Surabaya,- Polda Jawa Timur terus menunjukkan komitmennya dalam menjaga keamanan dan ketertiban masyarakat. Sepanjang bulan Mei 2026, Ditreskrimum Polda Jatim bersama Satreskrim Polres jajaran berhasil mengungkap 320 kasus kejahatan jalanan yang meresahkan masyarakat.

Kapolda Jatim Irjen Pol Nanang Avianto mengatakan, pengungkapan kasus dilakukan secara intensif dan berkelanjutan melalui Satgas Unit Reaksi Cepat yang dibentuk untuk menindak berbagai bentuk kriminalitas, khususnya kejahatan 3C yakni pencurian dengan kekerasan (curas), pencurian dengan pemberatan (curat), dan pencurian kendaraan bermotor (curanmor).
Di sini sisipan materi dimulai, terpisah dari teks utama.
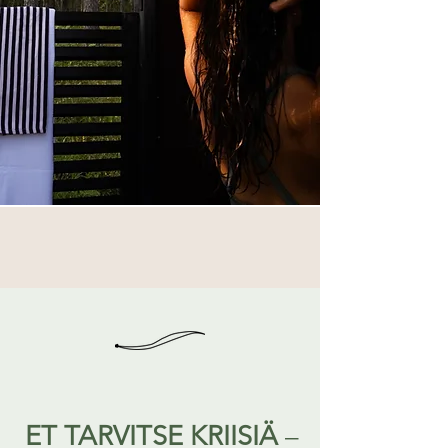
ET TARVITSE KRIISIÄ
–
"Dari hasil operasi selama bulan Mei 2026, kami berhasil mengungkap 320 kasus dan mengamankan 319 tersangka yang terlibat dalam berbagai tindak pidana," ujar Irjen Pol Nanang Avianto.

Dari total kasus yang berhasil diungkap, sebanyak 219 kasus merupakan tindak pencurian, 3 kasus premanisme, 6 kasus pemerasan, 35 kasus pengeroyokan, 46 kasus penganiayaan, serta 11 kasus kepemilikan senjata api, senjata tajam, dan bahan peledak.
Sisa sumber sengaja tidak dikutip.